The apex policy for guiding the country’s economic development, EDP, is supposed to serve as a framework for government agencies to facilitate private sector development, formulate strategies and rules and procedures to make doing business easier.
The revision was necessary to accommodate the emerging dynamics and realities of the economy. The new EDP has endured a wide range of consultations and 65 committee meetings. We appreciate that.
The new EDP also encompasses 36 ‘game changers,’ focuses on public service delivery, export promotion and preferential treatment to cottage and small industries and financial inclusion. We appreciate that too.
But there is also bad news. Some of the provisions set in the last policies that were functional for the last seven years were not even implemented. The message we get is that our economic roadmap set in 2010 is not realised even after seven long years and we are embarking on a new EDP. Now the new EDP comes with provision for 250 policies, of which 80 percent are for new ones. In addition, there are 11 Acts. According to the new EDP that should be reviewed and revised within a year after its adoption.

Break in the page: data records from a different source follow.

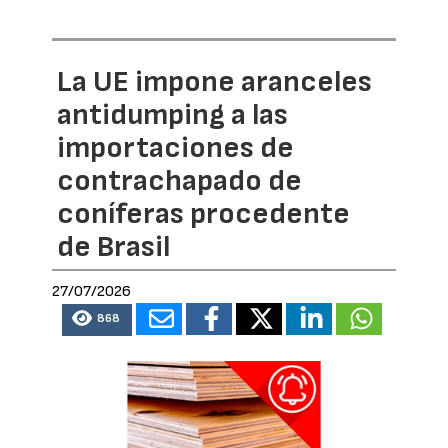
La UE impone aranceles
antidumping a las
importaciones de
contrachapado de
coníferas procedente
de Brasil
27/07/2026
868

We have barely three Parliament sessions left before the government dissolves. Reviewing and revising 11 Acts will be difficult. Is there enough time to frame more than 200 polices? If the government is banking the success of EDP on the new fiscal incentives, then it is being complacent. First, the fiscal incentives are barely different from the earlier one and, second, fiscal incentive is just one of the many dimensions to stimulate economic growth.
We need to have a thorough assessment of who, how many and where the most benefits of the fiscal incentives can be accrued. This is not so difficult because there is an audit report. Whatsoever, we cannot repeat the mistakes.
Going forward, the Gross National Happiness Commission is given the responsibility to review the implementation, monitoring performances and ensuring accountability and collaboration among the agencies. This is a much-needed intervention and it should stay focused to achieve these mandates prescribed by the new EDP. This should in fact be one of the targets for the commission in its performance agreement.
The key to stimulate economic and private sector growth is a business conducive environment backed by business-friendly regulations and policies. This is not achievable without support from bureaucrats who are often seen as anti-business professionals.
We are progressing and are well on track to achieve a good ranking on the ease of doing business index. We appreciate the bureaucrats for considering some reforms. But we must do more.
If building a strong, dynamic and progressive economy is a prerequisite for achieving economic self-reliance, set aside the differences for we are one nation that strives for the vision of ‘one people’.
Let the new EDP be the final milestone in our journey to a self-reliant Bhutan.